PROBLEM: Could you write out each line of the source text in the material below word for word, leaving out the pictures?

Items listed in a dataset
Start of Block

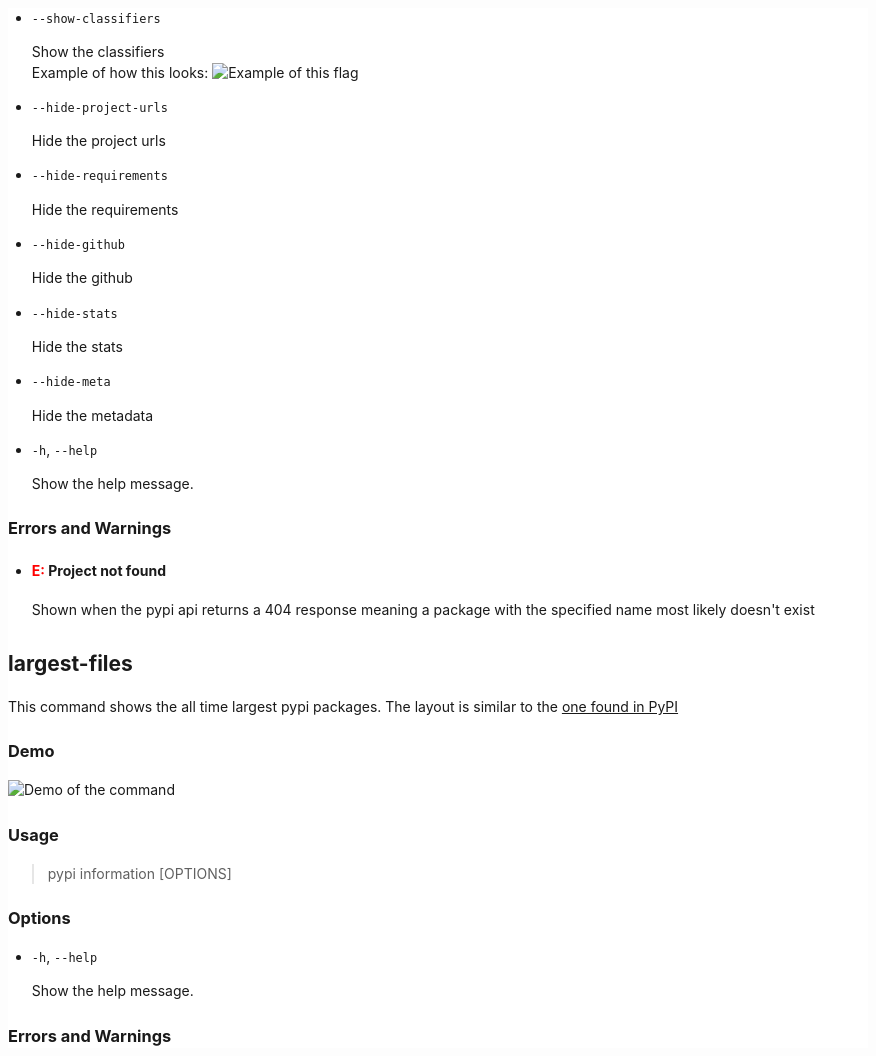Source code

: - `--show-classifiers`

    Show the classifiers  </br>
   Example of how this looks:
   ![Example of this flag](https://raw.githubusercontent.com/wasi-master/pypi-command-line/main/images/pypi%20info%20with%20classifiers.gif)

- `--hide-project-urls`

    Hide the project urls

- `--hide-requirements`

    Hide the requirements

- `--hide-github`

    Hide the github

- `--hide-stats`

    Hide the stats

- `--hide-meta`

    Hide the metadata

- `-h`, `--help`

    Show the help message.

### **Errors and Warnings**

- #### <span style="color: red">E:</span> Project not found

    Shown when the pypi api returns a 404 response meaning a package with the specified name most likely doesn't exist

## largest-files

This command shows the all time largest pypi packages. The layout is similar to the [one found in PyPI](https://pypi.org/stats/)

### **Demo**

![Demo of the command](https://raw.githubusercontent.com/wasi-master/pypi-command-line/main/images/pypi%20largest-files.gif)

### **Usage**

> pypi information [OPTIONS]

### **Options**

- `-h`, `--help`

    Show the help message.

### **Errors and Warnings**
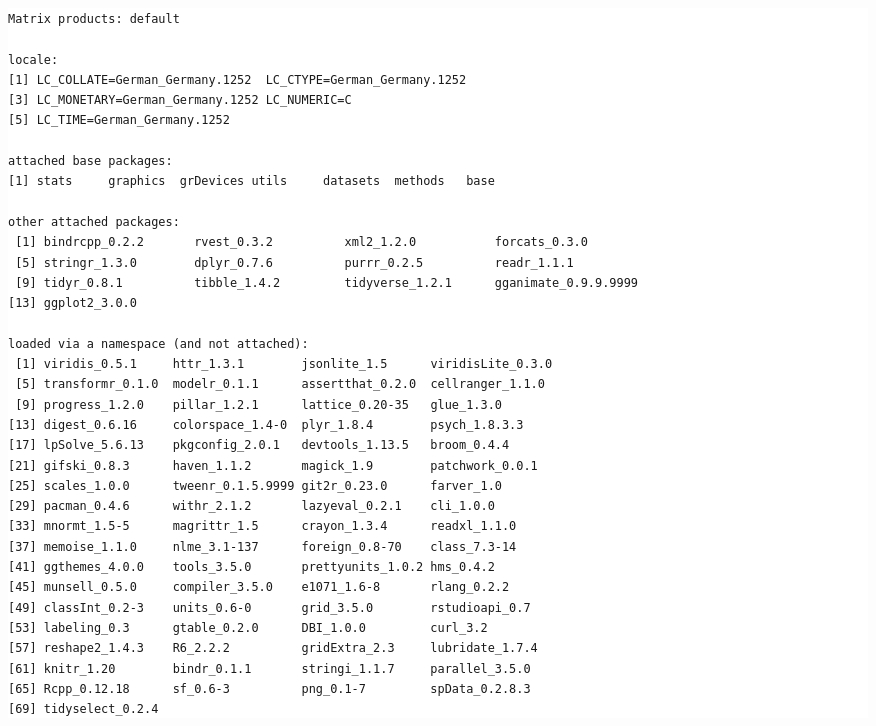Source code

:    Matrix products: default
    
    locale:
    [1] LC_COLLATE=German_Germany.1252  LC_CTYPE=German_Germany.1252   
    [3] LC_MONETARY=German_Germany.1252 LC_NUMERIC=C                   
    [5] LC_TIME=German_Germany.1252    
    
    attached base packages:
    [1] stats     graphics  grDevices utils     datasets  methods   base     
    
    other attached packages:
     [1] bindrcpp_0.2.2       rvest_0.3.2          xml2_1.2.0           forcats_0.3.0       
     [5] stringr_1.3.0        dplyr_0.7.6          purrr_0.2.5          readr_1.1.1         
     [9] tidyr_0.8.1          tibble_1.4.2         tidyverse_1.2.1      gganimate_0.9.9.9999
    [13] ggplot2_3.0.0       
    
    loaded via a namespace (and not attached):
     [1] viridis_0.5.1     httr_1.3.1        jsonlite_1.5      viridisLite_0.3.0
     [5] transformr_0.1.0  modelr_0.1.1      assertthat_0.2.0  cellranger_1.1.0 
     [9] progress_1.2.0    pillar_1.2.1      lattice_0.20-35   glue_1.3.0       
    [13] digest_0.6.16     colorspace_1.4-0  plyr_1.8.4        psych_1.8.3.3    
    [17] lpSolve_5.6.13    pkgconfig_2.0.1   devtools_1.13.5   broom_0.4.4      
    [21] gifski_0.8.3      haven_1.1.2       magick_1.9        patchwork_0.0.1  
    [25] scales_1.0.0      tweenr_0.1.5.9999 git2r_0.23.0      farver_1.0       
    [29] pacman_0.4.6      withr_2.1.2       lazyeval_0.2.1    cli_1.0.0        
    [33] mnormt_1.5-5      magrittr_1.5      crayon_1.3.4      readxl_1.1.0     
    [37] memoise_1.1.0     nlme_3.1-137      foreign_0.8-70    class_7.3-14     
    [41] ggthemes_4.0.0    tools_3.5.0       prettyunits_1.0.2 hms_0.4.2        
    [45] munsell_0.5.0     compiler_3.5.0    e1071_1.6-8       rlang_0.2.2      
    [49] classInt_0.2-3    units_0.6-0       grid_3.5.0        rstudioapi_0.7   
    [53] labeling_0.3      gtable_0.2.0      DBI_1.0.0         curl_3.2         
    [57] reshape2_1.4.3    R6_2.2.2          gridExtra_2.3     lubridate_1.7.4  
    [61] knitr_1.20        bindr_0.1.1       stringi_1.1.7     parallel_3.5.0   
    [65] Rcpp_0.12.18      sf_0.6-3          png_0.1-7         spData_0.2.8.3   
    [69] tidyselect_0.2.4 
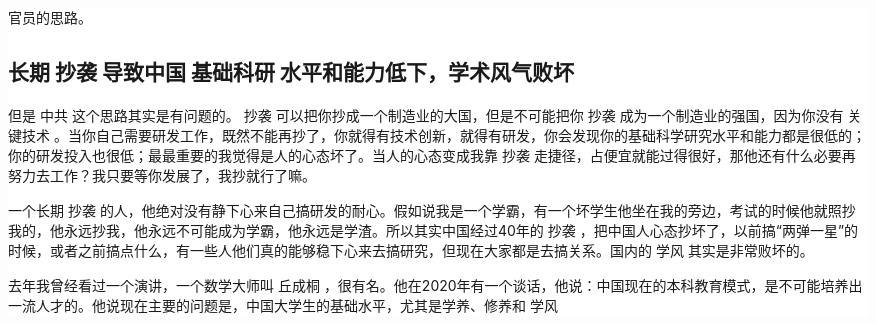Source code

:   </ok>
  官员的思路。
 </p>
 <h2>
  长期
  <ok href="/term/55384">
   抄袭
  </ok>
  导致中国
  <ok href="/term/507122">
   基础科研
  </ok>
  水平和能力低下，学术风气败坏
 </h2>
 <p>
  但是
  <ok href="/term/1059">
   中共
  </ok>
  这个思路其实是有问题的。
  <ok href="/term/55384">
   抄袭
  </ok>
  可以把你抄成一个制造业的大国，但是不可能把你
  <ok href="/term/55384">
   抄袭
  </ok>
  成为一个制造业的强国，因为你没有
  <ok href="/term/105663">
   关键技术
  </ok>
  。当你自己需要研发工作，既然不能再抄了，你就得有技术创新，就得有研发，你会发现你的基础科学研究水平和能力都是很低的；你的研发投入也很低；最最重要的我觉得是人的心态坏了。当人的心态变成我靠
  <ok href="/term/55384">
   抄袭
  </ok>
  走捷径，占便宜就能过得很好，那他还有什么必要再努力去工作？我只要等你发展了，我抄就行了嘛。
 </p>
 <p>
  一个长期
  <ok href="/term/55384">
   抄袭
  </ok>
  的人，他绝对没有静下心来自己搞研发的耐心。假如说我是一个学霸，有一个坏学生他坐在我的旁边，考试的时候他就照抄我的，他永远抄我，他永远不可能成为学霸，他永远是学渣。所以其实中国经过40年的
  <ok href="/term/55384">
   抄袭
  </ok>
  ，把中国人心态抄坏了，以前搞“两弹一星”的时候，或者之前搞点什么，有一些人他们真的能够稳下心来去搞研究，但现在大家都是去搞关系。国内的
  <ok href="/term/507125">
   学风
  </ok>
  其实是非常败坏的。
 </p>
 <div class="AD_Embed__Wrap-sc-1xslmin-0 igMuqX module desktop">
  <div>
  </div>
 </div>
 <p>
  去年我曾经看过一个演讲，一个数学大师叫
  <ok href="/term/10484">
   丘成桐
  </ok>
  ，很有名。他在2020年有一个谈话，他说：中国现在的本科教育模式，是不可能培养出一流人才的。他说现在主要的问题是，中国大学生的基础水平，尤其是学养、修养和
  <ok href="/term/507125">
   学风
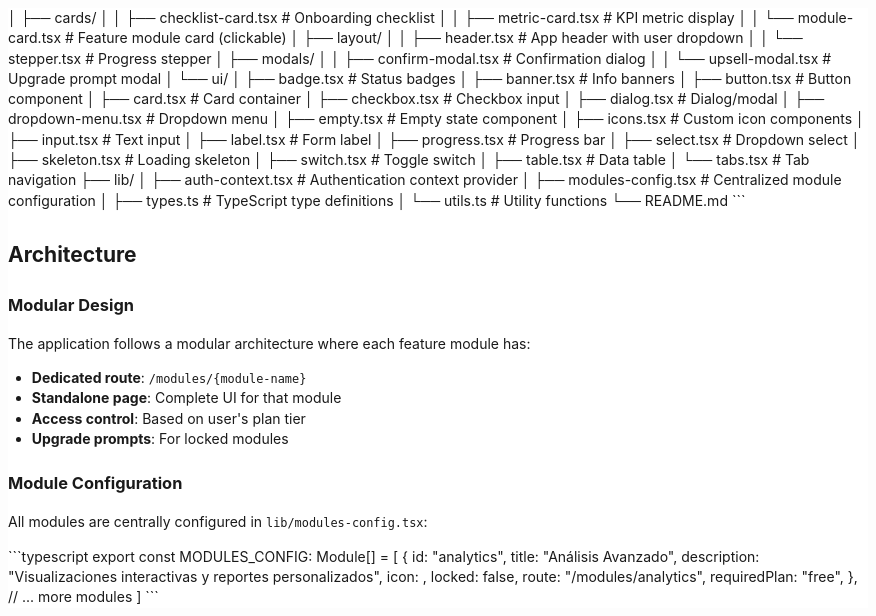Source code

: │   ├── cards/
│   │   ├── checklist-card.tsx   # Onboarding checklist
│   │   ├── metric-card.tsx      # KPI metric display
│   │   └── module-card.tsx      # Feature module card (clickable)
│   ├── layout/
│   │   ├── header.tsx           # App header with user dropdown
│   │   └── stepper.tsx          # Progress stepper
│   ├── modals/
│   │   ├── confirm-modal.tsx    # Confirmation dialog
│   │   └── upsell-modal.tsx     # Upgrade prompt modal
│   └── ui/
│       ├── badge.tsx            # Status badges
│       ├── banner.tsx           # Info banners
│       ├── button.tsx           # Button component
│       ├── card.tsx             # Card container
│       ├── checkbox.tsx         # Checkbox input
│       ├── dialog.tsx           # Dialog/modal
│       ├── dropdown-menu.tsx    # Dropdown menu
│       ├── empty.tsx            # Empty state component
│       ├── icons.tsx            # Custom icon components
│       ├── input.tsx            # Text input
│       ├── label.tsx            # Form label
│       ├── progress.tsx         # Progress bar
│       ├── select.tsx           # Dropdown select
│       ├── skeleton.tsx         # Loading skeleton
│       ├── switch.tsx           # Toggle switch
│       ├── table.tsx            # Data table
│       └── tabs.tsx             # Tab navigation
├── lib/
│   ├── auth-context.tsx         # Authentication context provider
│   ├── modules-config.tsx       # Centralized module configuration
│   ├── types.ts                 # TypeScript type definitions
│   └── utils.ts                 # Utility functions
└── README.md
\`\`\`

## Architecture

### Modular Design

The application follows a modular architecture where each feature module has:
- **Dedicated route**: `/modules/{module-name}`
- **Standalone page**: Complete UI for that module
- **Access control**: Based on user's plan tier
- **Upgrade prompts**: For locked modules

### Module Configuration

All modules are centrally configured in `lib/modules-config.tsx`:

\`\`\`typescript
export const MODULES_CONFIG: Module[] = [
  {
    id: "analytics",
    title: "Análisis Avanzado",
    description: "Visualizaciones interactivas y reportes personalizados",
    icon: <ChartBarIcon className="w-6 h-6" />,
    locked: false,
    route: "/modules/analytics",
    requiredPlan: "free",
  },
  // ... more modules
]
\`\`\`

End of Block

RESULT:
Source code

: - `--show-classifiers`

    Show the classifiers  </br>
   Example of how this looks:
   ![Example of this flag](https://raw.githubusercontent.com/wasi-master/pypi-command-line/main/images/pypi%20info%20with%20classifiers.gif)

- `--hide-project-urls`

    Hide the project urls

- `--hide-requirements`

    Hide the requirements

- `--hide-github`

    Hide the github

- `--hide-stats`

    Hide the stats

- `--hide-meta`

    Hide the metadata

- `-h`, `--help`

    Show the help message.

### **Errors and Warnings**

- #### <span style="color: red">E:</span> Project not found

    Shown when the pypi api returns a 404 response meaning a package with the specified name most likely doesn't exist

## largest-files

This command shows the all time largest pypi packages. The layout is similar to the [one found in PyPI](https://pypi.org/stats/)

### **Demo**

![Demo of the command](https://raw.githubusercontent.com/wasi-master/pypi-command-line/main/images/pypi%20largest-files.gif)

### **Usage**

> pypi information [OPTIONS]

### **Options**

- `-h`, `--help`

    Show the help message.

### **Errors and Warnings**
Source code

:    Matrix products: default
    
    locale:
    [1] LC_COLLATE=German_Germany.1252  LC_CTYPE=German_Germany.1252   
    [3] LC_MONETARY=German_Germany.1252 LC_NUMERIC=C                   
    [5] LC_TIME=German_Germany.1252    
    
    attached base packages:
    [1] stats     graphics  grDevices utils     datasets  methods   base     
    
    other attached packages:
     [1] bindrcpp_0.2.2       rvest_0.3.2          xml2_1.2.0           forcats_0.3.0       
     [5] stringr_1.3.0        dplyr_0.7.6          purrr_0.2.5          readr_1.1.1         
     [9] tidyr_0.8.1          tibble_1.4.2         tidyverse_1.2.1      gganimate_0.9.9.9999
    [13] ggplot2_3.0.0       
    
    loaded via a namespace (and not attached):
     [1] viridis_0.5.1     httr_1.3.1        jsonlite_1.5      viridisLite_0.3.0
     [5] transformr_0.1.0  modelr_0.1.1      assertthat_0.2.0  cellranger_1.1.0 
     [9] progress_1.2.0    pillar_1.2.1      lattice_0.20-35   glue_1.3.0       
    [13] digest_0.6.16     colorspace_1.4-0  plyr_1.8.4        psych_1.8.3.3    
    [17] lpSolve_5.6.13    pkgconfig_2.0.1   devtools_1.13.5   broom_0.4.4      
    [21] gifski_0.8.3      haven_1.1.2       magick_1.9        patchwork_0.0.1  
    [25] scales_1.0.0      tweenr_0.1.5.9999 git2r_0.23.0      farver_1.0       
    [29] pacman_0.4.6      withr_2.1.2       lazyeval_0.2.1    cli_1.0.0        
    [33] mnormt_1.5-5      magrittr_1.5      crayon_1.3.4      readxl_1.1.0     
    [37] memoise_1.1.0     nlme_3.1-137      foreign_0.8-70    class_7.3-14     
    [41] ggthemes_4.0.0    tools_3.5.0       prettyunits_1.0.2 hms_0.4.2        
    [45] munsell_0.5.0     compiler_3.5.0    e1071_1.6-8       rlang_0.2.2      
    [49] classInt_0.2-3    units_0.6-0       grid_3.5.0        rstudioapi_0.7   
    [53] labeling_0.3      gtable_0.2.0      DBI_1.0.0         curl_3.2         
    [57] reshape2_1.4.3    R6_2.2.2          gridExtra_2.3     lubridate_1.7.4  
    [61] knitr_1.20        bindr_0.1.1       stringi_1.1.7     parallel_3.5.0   
    [65] Rcpp_0.12.18      sf_0.6-3          png_0.1-7         spData_0.2.8.3   
    [69] tidyselect_0.2.4 
Source code

:   </ok>
  官员的思路。
 </p>
 <h2>
  长期
  <ok href="/term/55384">
   抄袭
  </ok>
  导致中国
  <ok href="/term/507122">
   基础科研
  </ok>
  水平和能力低下，学术风气败坏
 </h2>
 <p>
  但是
  <ok href="/term/1059">
   中共
  </ok>
  这个思路其实是有问题的。
  <ok href="/term/55384">
   抄袭
  </ok>
  可以把你抄成一个制造业的大国，但是不可能把你
  <ok href="/term/55384">
   抄袭
  </ok>
  成为一个制造业的强国，因为你没有
  <ok href="/term/105663">
   关键技术
  </ok>
  。当你自己需要研发工作，既然不能再抄了，你就得有技术创新，就得有研发，你会发现你的基础科学研究水平和能力都是很低的；你的研发投入也很低；最最重要的我觉得是人的心态坏了。当人的心态变成我靠
  <ok href="/term/55384">
   抄袭
  </ok>
  走捷径，占便宜就能过得很好，那他还有什么必要再努力去工作？我只要等你发展了，我抄就行了嘛。
 </p>
 <p>
  一个长期
  <ok href="/term/55384">
   抄袭
  </ok>
  的人，他绝对没有静下心来自己搞研发的耐心。假如说我是一个学霸，有一个坏学生他坐在我的旁边，考试的时候他就照抄我的，他永远抄我，他永远不可能成为学霸，他永远是学渣。所以其实中国经过40年的
  <ok href="/term/55384">
   抄袭
  </ok>
  ，把中国人心态抄坏了，以前搞“两弹一星”的时候，或者之前搞点什么，有一些人他们真的能够稳下心来去搞研究，但现在大家都是去搞关系。国内的
  <ok href="/term/507125">
   学风
  </ok>
  其实是非常败坏的。
 </p>
 <div class="AD_Embed__Wrap-sc-1xslmin-0 igMuqX module desktop">
  <div>
  </div>
 </div>
 <p>
  去年我曾经看过一个演讲，一个数学大师叫
  <ok href="/term/10484">
   丘成桐
  </ok>
  ，很有名。他在2020年有一个谈话，他说：中国现在的本科教育模式，是不可能培养出一流人才的。他说现在主要的问题是，中国大学生的基础水平，尤其是学养、修养和
  <ok href="/term/507125">
   学风
Source code

: │   ├── cards/
│   │   ├── checklist-card.tsx   # Onboarding checklist
│   │   ├── metric-card.tsx      # KPI metric display
│   │   └── module-card.tsx      # Feature module card (clickable)
│   ├── layout/
│   │   ├── header.tsx           # App header with user dropdown
│   │   └── stepper.tsx          # Progress stepper
│   ├── modals/
│   │   ├── confirm-modal.tsx    # Confirmation dialog
│   │   └── upsell-modal.tsx     # Upgrade prompt modal
│   └── ui/
│       ├── badge.tsx            # Status badges
│       ├── banner.tsx           # Info banners
│       ├── button.tsx           # Button component
│       ├── card.tsx             # Card container
│       ├── checkbox.tsx         # Checkbox input
│       ├── dialog.tsx           # Dialog/modal
│       ├── dropdown-menu.tsx    # Dropdown menu
│       ├── empty.tsx            # Empty state component
│       ├── icons.tsx            # Custom icon components
│       ├── input.tsx            # Text input
│       ├── label.tsx            # Form label
│       ├── progress.tsx         # Progress bar
│       ├── select.tsx           # Dropdown select
│       ├── skeleton.tsx         # Loading skeleton
│       ├── switch.tsx           # Toggle switch
│       ├── table.tsx            # Data table
│       └── tabs.tsx             # Tab navigation
├── lib/
│   ├── auth-context.tsx         # Authentication context provider
│   ├── modules-config.tsx       # Centralized module configuration
│   ├── types.ts                 # TypeScript type definitions
│   └── utils.ts                 # Utility functions
└── README.md
\`\`\`

## Architecture

### Modular Design

The application follows a modular architecture where each feature module has:
- **Dedicated route**: `/modules/{module-name}`
- **Standalone page**: Complete UI for that module
- **Access control**: Based on user's plan tier
- **Upgrade prompts**: For locked modules

### Module Configuration

All modules are centrally configured in `lib/modules-config.tsx`:

\`\`\`typescript
export const MODULES_CONFIG: Module[] = [
  {
    id: "analytics",
    title: "Análisis Avanzado",
    description: "Visualizaciones interactivas y reportes personalizados",
    icon: <ChartBarIcon className="w-6 h-6" />,
    locked: false,
    route: "/modules/analytics",
    requiredPlan: "free",
  },
  // ... more modules
]
\`\`\`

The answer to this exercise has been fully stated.